この辺りは、住んでいる人間は多くとも、夜間に活動する人間は少ない。
 飲食店もあまりなく、夜になると人気は途絶え、さながらゴーストタウンのようだ。

 聞こえる音といえば、時折遠くから響く電車の音、それから――

 ……♪、……♪……

 甘い低音が奏でる、鼻歌だけ。

 大きなベッドの上、隣接する壁に背を預け座る彼は、片膝の上に乗せたオレの頭を、戯れのように撫でた。
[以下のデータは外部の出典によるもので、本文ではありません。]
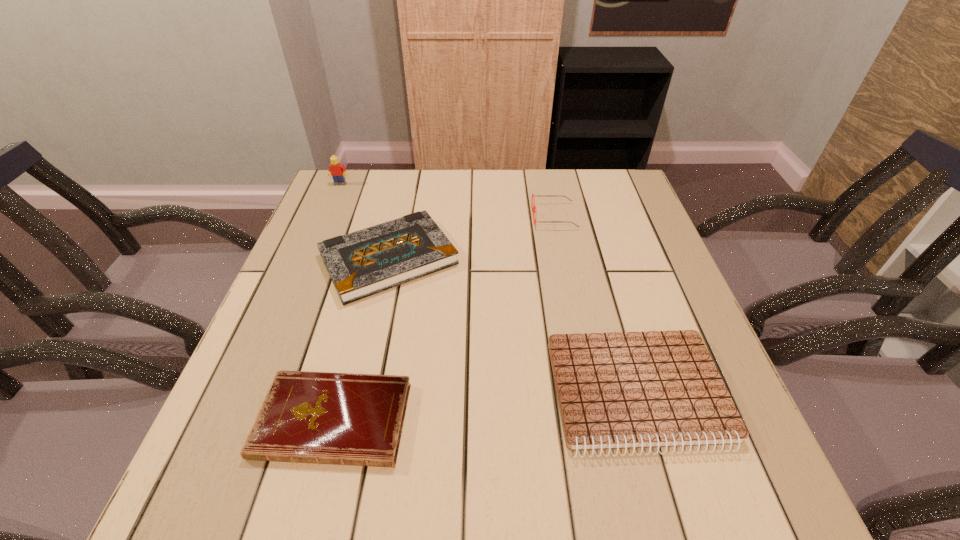
Where is `free space between the tallest object and the rightmost notebook`? free space between the tallest object and the rightmost notebook is located at coordinates (489, 289).

Where is `vacant region between the farthest notebook and the second tallest notebook`? vacant region between the farthest notebook and the second tallest notebook is located at coordinates (513, 326).

Locate an element on the screen. This screenshot has height=540, width=960. vacant point located between the rightmost notebook and the tallest notebook is located at coordinates (513, 326).

Identify the location of vacant space in between the spectacles and the farthest notebook. (471, 238).

This screenshot has height=540, width=960. I want to click on free space between the tallest notebook and the rightmost notebook, so click(x=513, y=326).

This screenshot has height=540, width=960. Find the location of `free space between the tallest notebook and the second tallest notebook`. free space between the tallest notebook and the second tallest notebook is located at coordinates [513, 326].

The image size is (960, 540). I want to click on vacant area that lies between the farthest notebook and the spectacles, so click(x=471, y=238).

The width and height of the screenshot is (960, 540). Find the location of `the second closest object to the spectacles`. the second closest object to the spectacles is located at coordinates (619, 390).

Where is `object that is the second closest one to the second shortest object`? This screenshot has height=540, width=960. object that is the second closest one to the second shortest object is located at coordinates (351, 419).

Locate which notebook is the second closest to the shortest object. Please provide its 2D coordinates. Your answer should be formatted as a tuple, i.e. [(x, y)], where the tuple contains the x and y coordinates of a point satisfying the conditions above.

[(619, 390)]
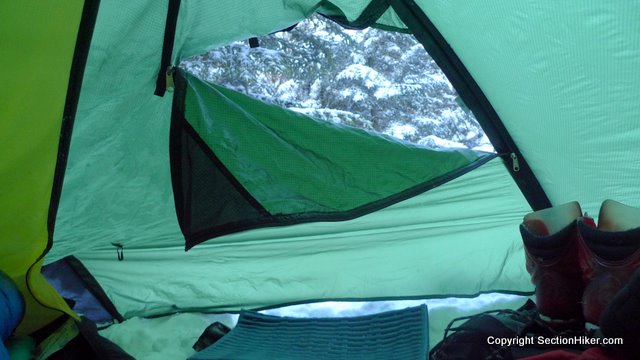
The image size is (640, 360). I want to click on blue mat, so click(x=249, y=322), click(x=420, y=310), click(x=415, y=352), click(x=319, y=341), click(x=208, y=354).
 長い指は、オレの髪を梳いたり、耳の裏や頬を行き来する。
 まるで犬猫を構うような仕草は、厭らしさは全く感じさせない。

 夢と現の狭間のような、朧げで曖昧で、けれど濃密な時間。

 何故だろう。繋がれている訳でもないのに、捕まっている様な錯覚を覚えるのは。
 とろり、と満ちた糖蜜のような空気が、時折酷く甘い毒のようにも思えるのは。

 居心地の良い空間は、砂糖で出来た蟻地獄のようだ。
 這い出す気力さえ獲物から奪い、絡め取る。

 
「……」


 無意味に天井に向けて伸ばした手は、途中で大きな手にやんわりと握り込まれた。
 指と指が絡む。上から覗き込んだ夜色の瞳は、オレを映して優しく細められる。


「もう少し、寝とけ」


 巣にかかった獲物は、抗う事なく、従順に頷いて瞳を閉じた。